Question

first derivative of

Answer 1

y= y arctan e ^-2x

Answer 2

Could you write this out more clearly?

Answer 3

\[y=y \arctan e ^{-2x}\]

Answer 4

@Kainui

Answer 5

I don't think that's right. You can divide both sides by y to get:

1=arctan(e^(-2x))

and here we can see that you can just solve for x, it's just a constant.

Answer 6

Unless that's the point, in which case the derivative of a constant is 0.

Answer 7

its actually a derivation of natural logarithm

Answer 8

@Kainui u can't divide both sides by y bcoz it's variable and may y=0

Answer 9

u can find it by implicit derivative

Answer 10

K, good luck guys, clearly I have no idea what's going on.

Answer 11

But thanks @Kainui =)

Answer 12

@Abdulhameed how?

Answer 13

do u know the derivative of arctan?

Answer 14

its du/dx / 1- u^2

Answer 15

its +

Answer 16

nope it's du/dx/1+u^2

Answer 17

yeah it is

Answer 18

u have y=(y) arctane^-2x

Answer 19

do u know what is the derivative of g(x)*f(x)?

Answer 20

nope..? i dont know?

Answer 21

derivative of
\[ f(x)*g(x)=f(x)*g \prime (x)+g(x)*f \prime(x)\]

Answer 22

the product rule. Tsk shame on me.

Answer 23

no it's ok :D everyone make mistakes

Answer 24

this equation is also an application of natural logarithms.. well, the e..

Answer 25

\[dy/dx=y \times \frac{ -2e ^{-2x} }{ 1+e ^{-4x} }+arctane ^{-2x}\times dy/dx\]

Answer 26

whats after this? =)

Answer 27

move the terms with dy/dx in one side
\[dy/dx-arctane ^{-2x} \times dy/dx=y \times \frac{ -2e ^{-2x} }{ 1+e ^{-4x} }\]

Answer 28

then take dy/dx as a factor

Answer 29

im so sorry.. can you show it to me? =)

Answer 30

\[dy/dx(1-arctane ^{-2x})=y \times \frac{ -2e ^{-2x} }{ 1+e ^{-4x}}\]

Answer 31

I've let this go on too long.
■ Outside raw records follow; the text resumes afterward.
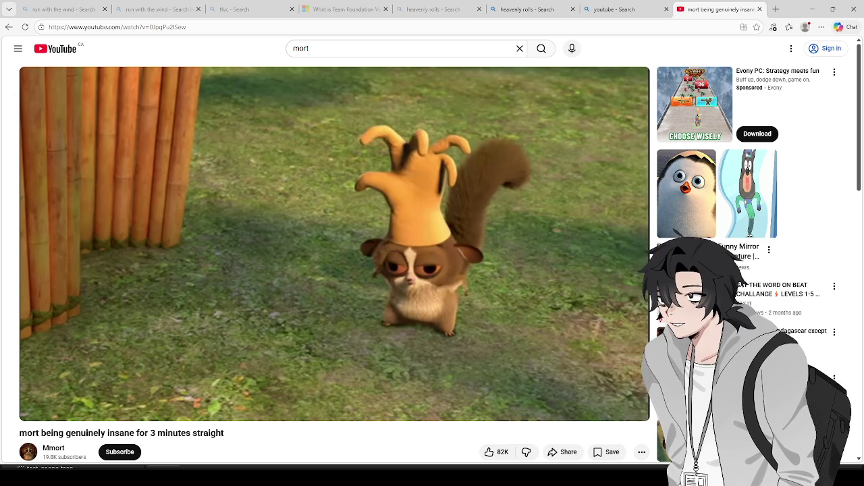
key("alt+Left")
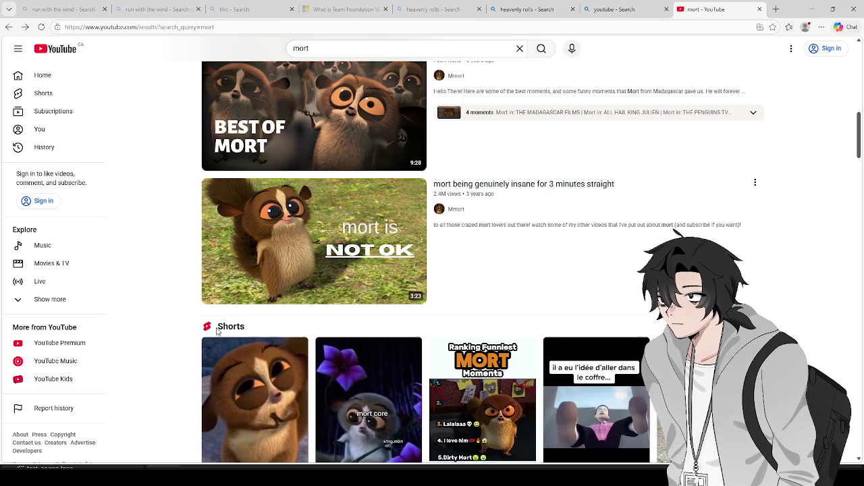
- Close the mort YouTube tab to reveal the Bing youtube results
scroll(212, 349, "down", 6)
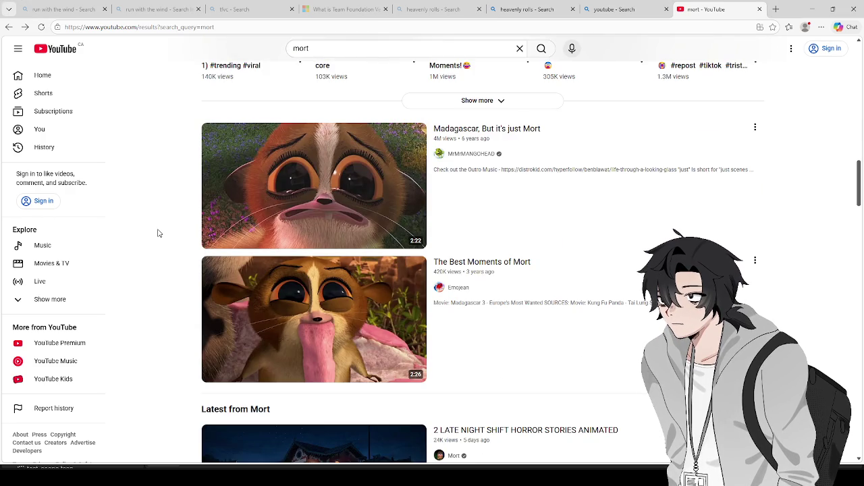
key("ctrl+w")
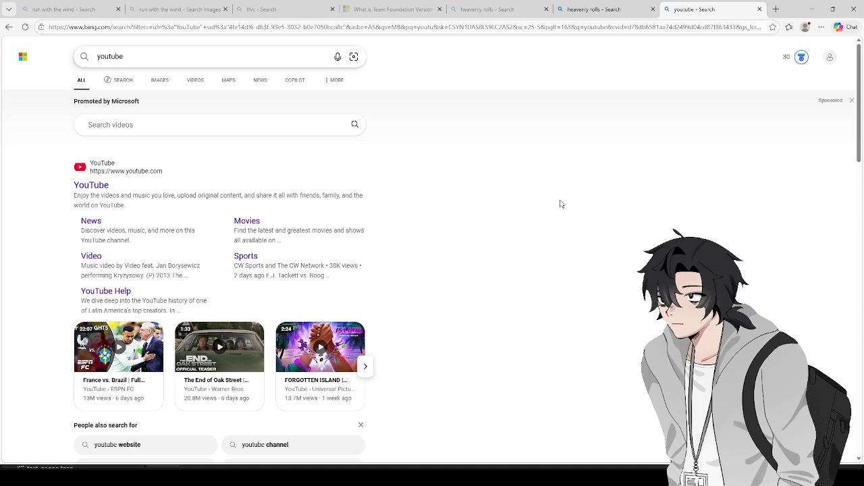
- Close the youtube and heavenly rolls tabs, then search Bing for 'top 10 italian phrases to sya'
key("ctrl+w")
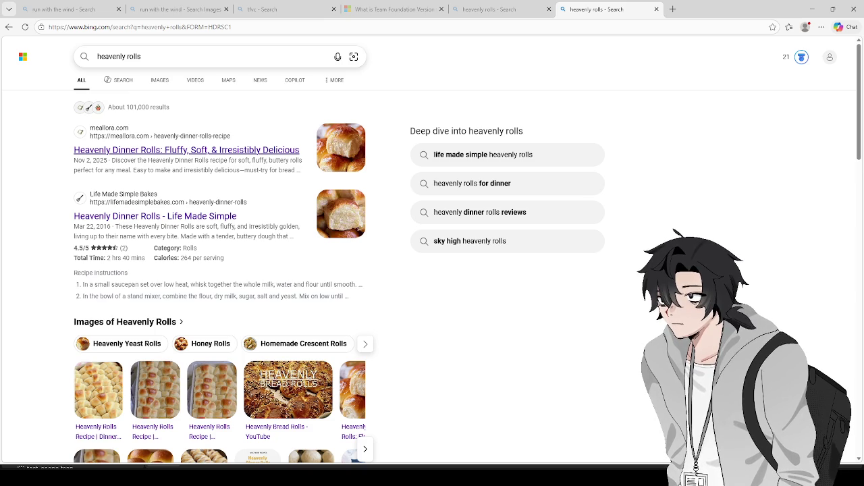
key("ctrl+w")
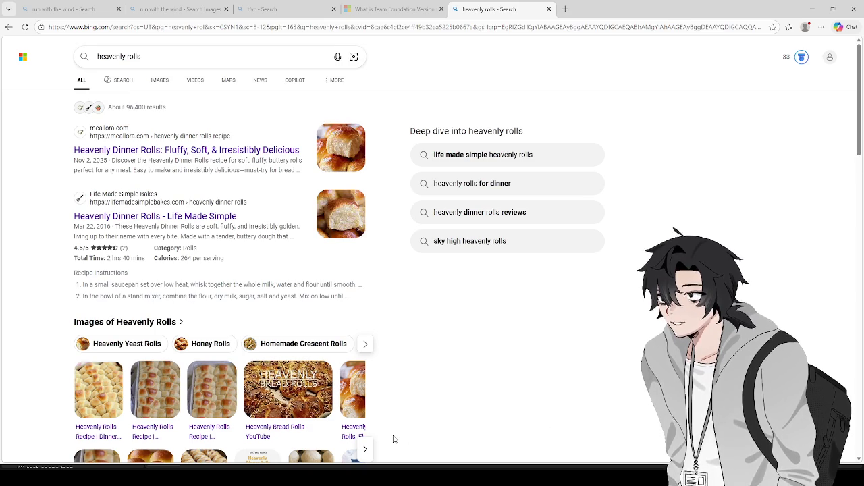
key("ctrl+t")
type("italia")
key("ctrl+a")
type("top 10 italian phrases to sya")
key("Return")
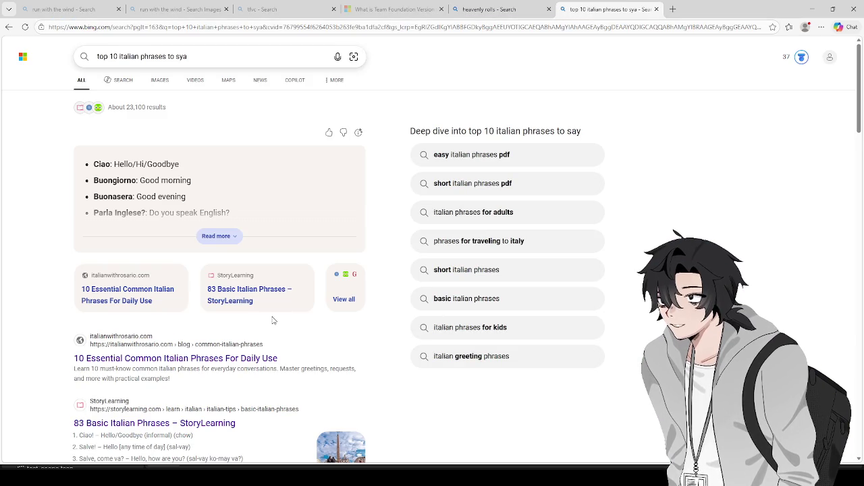
- Expand and select Bing's Italian phrase list from Ciao onward, then switch back to Godot
left_click(219, 238)
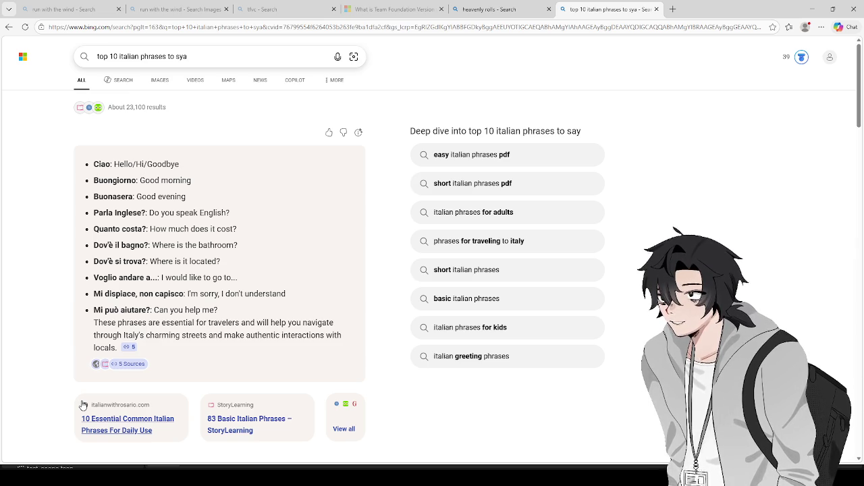
scroll(335, 339, "down", 3)
scroll(335, 339, "up", 3)
mouse_move(336, 339)
left_mouse_down()
mouse_move(128, 74)
mouse_move(196, 186)
mouse_move(201, 162)
left_mouse_up()
mouse_move(24, 142)
left_mouse_down()
mouse_move(136, 145)
mouse_move(267, 320)
left_mouse_up()
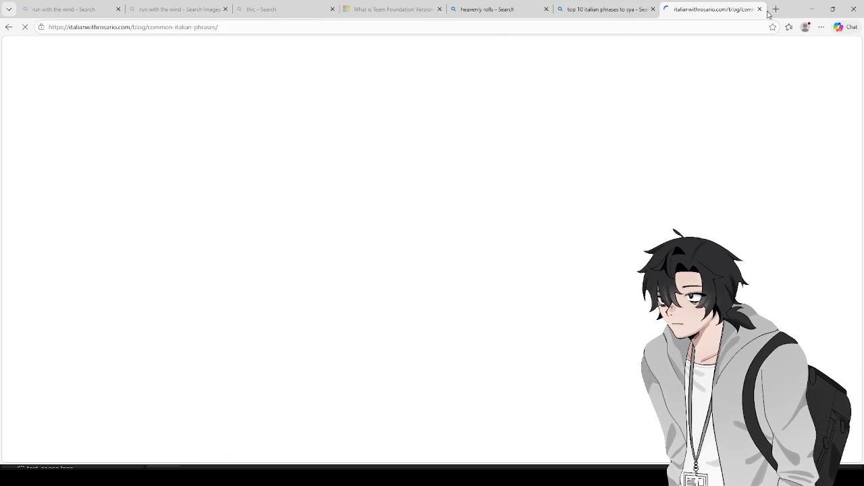
left_click(765, 10)
left_click(735, 157)
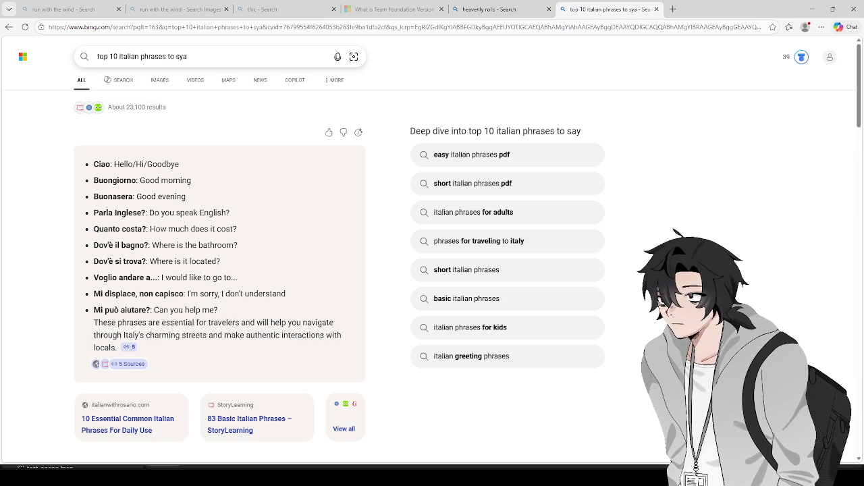
key("alt+Tab")
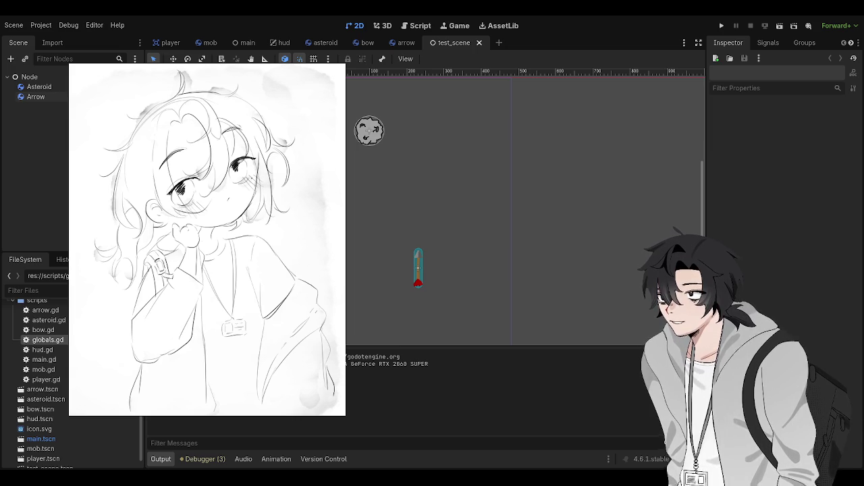
key("alt+Tab")
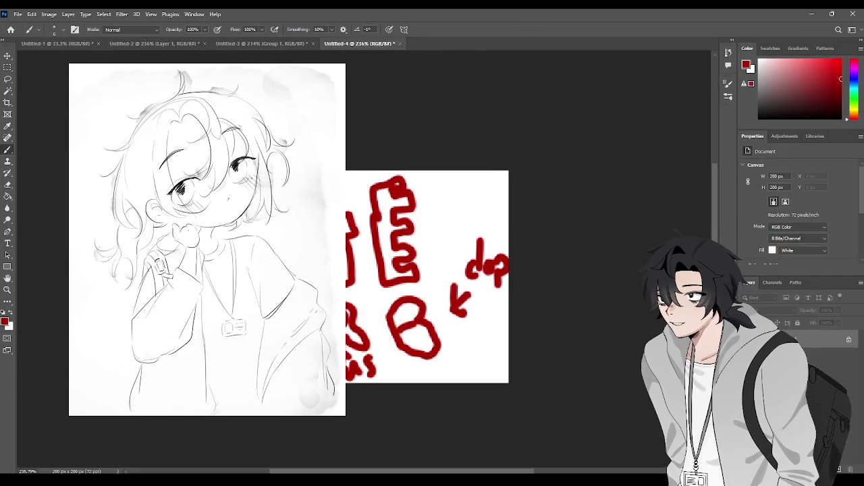
key("alt+Tab")
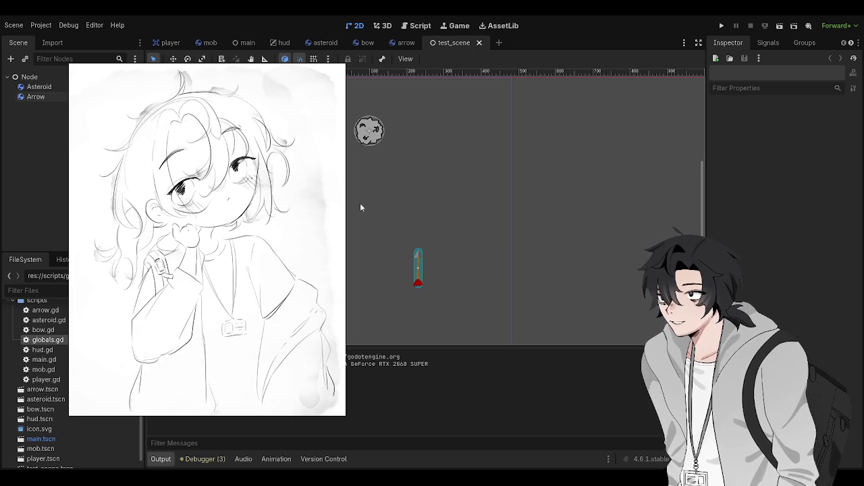
left_click_drag(357, 206, 352, 212)
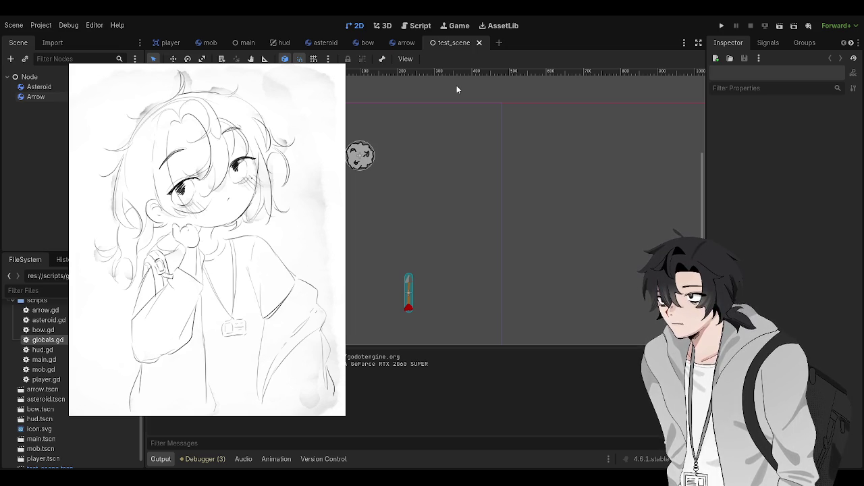
key("F5")
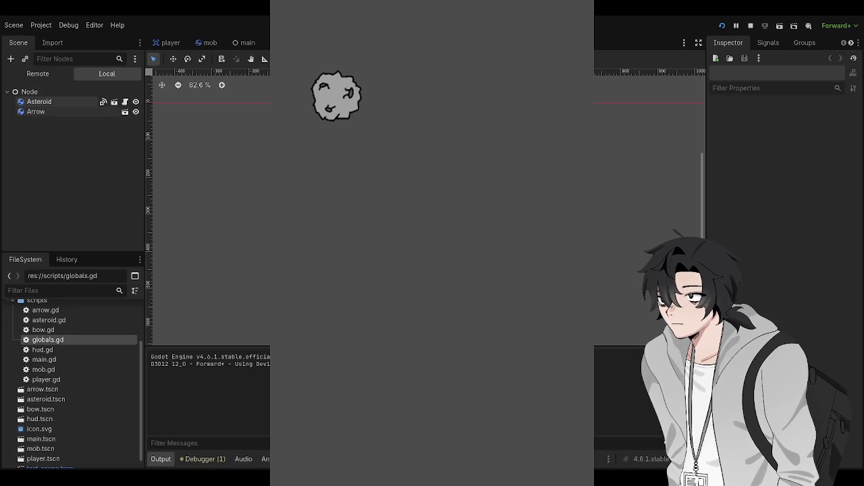
key("F8")
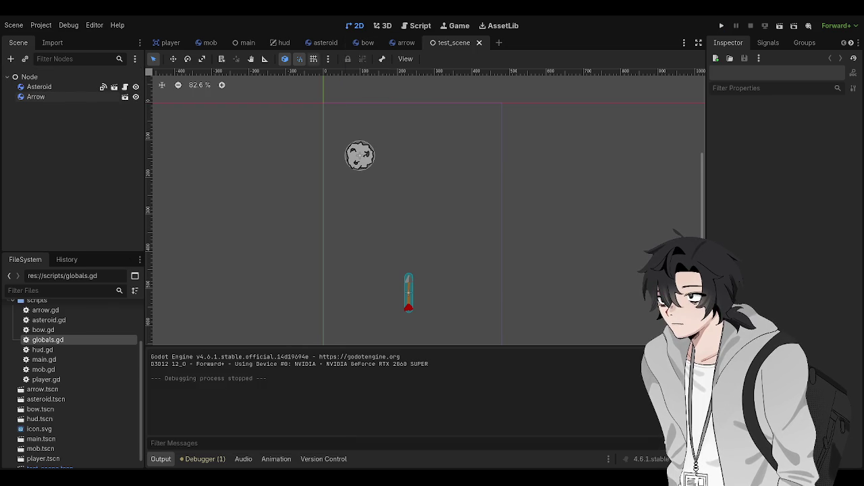
- Set the Arrow's Gravity Scale to 0, save arrow.tscn, and run the project
left_click(406, 43)
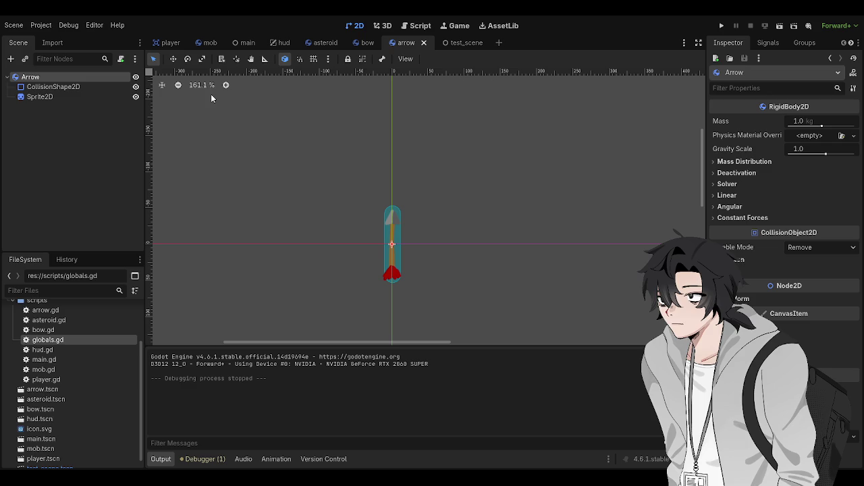
key("F5")
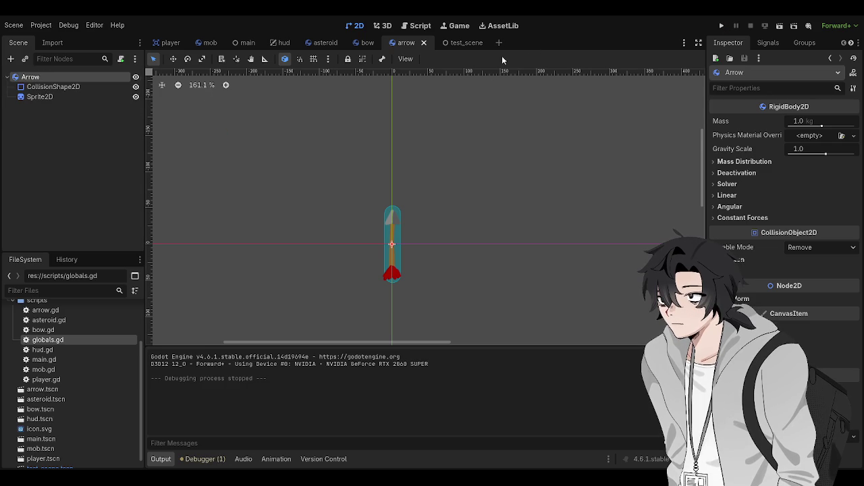
left_click_drag(814, 160, 804, 154)
left_click(802, 148)
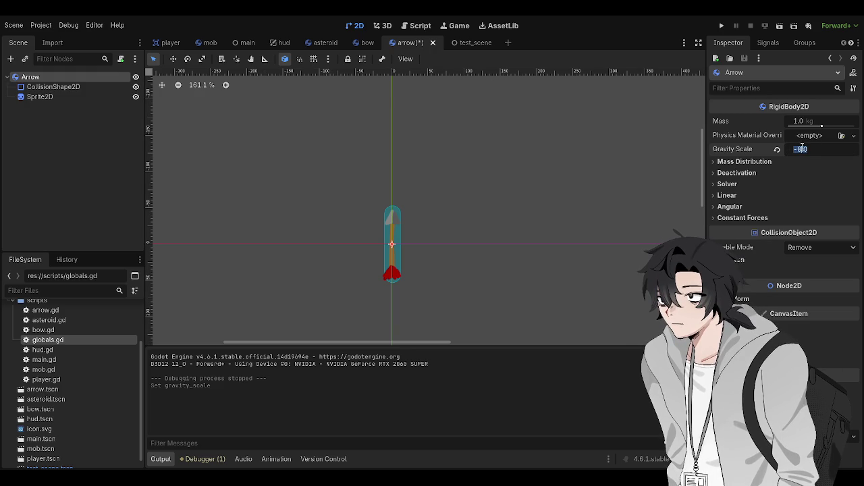
type("0")
key("Return")
key("ctrl+s")
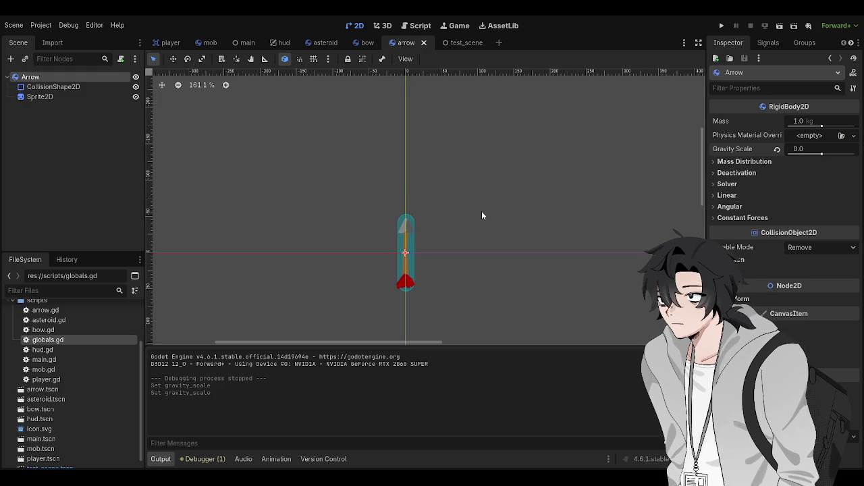
key("F5")
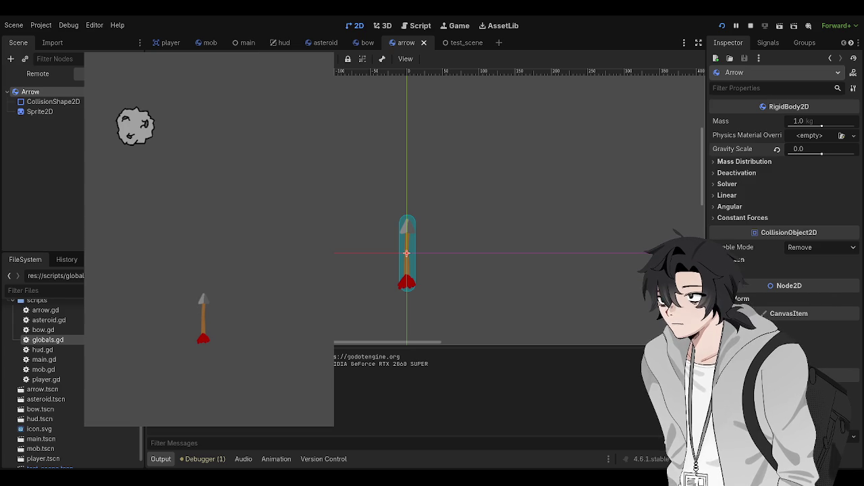
- Stop the running test game with F8
key("F8")
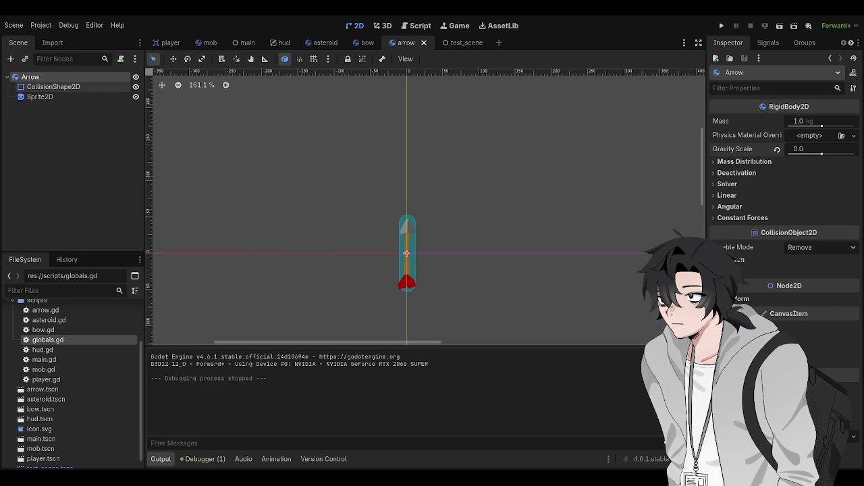
- Open arrow.gd and look over its code between lines 16 and 27
left_click(417, 26)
This is really wrong, @silverxx you have the wrong equation written down and need to fix it since this person believes that y=0 will cause us not to divide both sides by y.

See, if y doesn't equal zero, we can divide like I described.

If y=0 then the stuff multiplied by y is completely independent of y itself.

Answer 32

So you can see in either case, arctan(e^(-2x)) is independent of y.

Answer 33

@Kainui what do u mean ?

Answer 34

I mean exactly what I said. Read it.

Answer 35

Oh no.. in the book, the equation is y= arctan e ^-2x.. and in our quiz, it is y= y arctan e^-2x

Answer 36

\[y=y*\tan^{-1}(e^{-2x})\] So if y =/= 0 then \[1=\tan^{-1}(e^{-2x})\] and we can solve for x which will be some constant.
\[y=y*C\]
the only thing that can make this true is for y=1 which is a constant (y can't be 0 since we just said above it wasn't)

if y=0 then
\[0=0*\tan^{-1}(e^{-2x})\]
In both possible cases y is either 1 or 0, which is completely independent of x.

Answer 37

im so so sorry @Abdulhameed i was wrong.. i guess its y = arctan e ^-2x

Answer 38

@Kainui you were actually right.. its y= arctan e ^-2x

Answer 39

how do we solve for this..

Answer 40

Alright, now you guys can proceed then. It's still fairly similar.

Answer 41

@silverxx oh if it's y= arctan e ^-2x then
dy/dx=-2e^-2x/1+e^-4x

Answer 42

thats it? =) even if e is natural logarithm?

Answer 43

if it's y= arctan e ^-2x then
dy/dx=-2e^-2x/1+e^-4x

Answer 44

Thank you so much @Abdulhameed and @Kainui =)))))))

Answer 45

u r welcome :D , anytime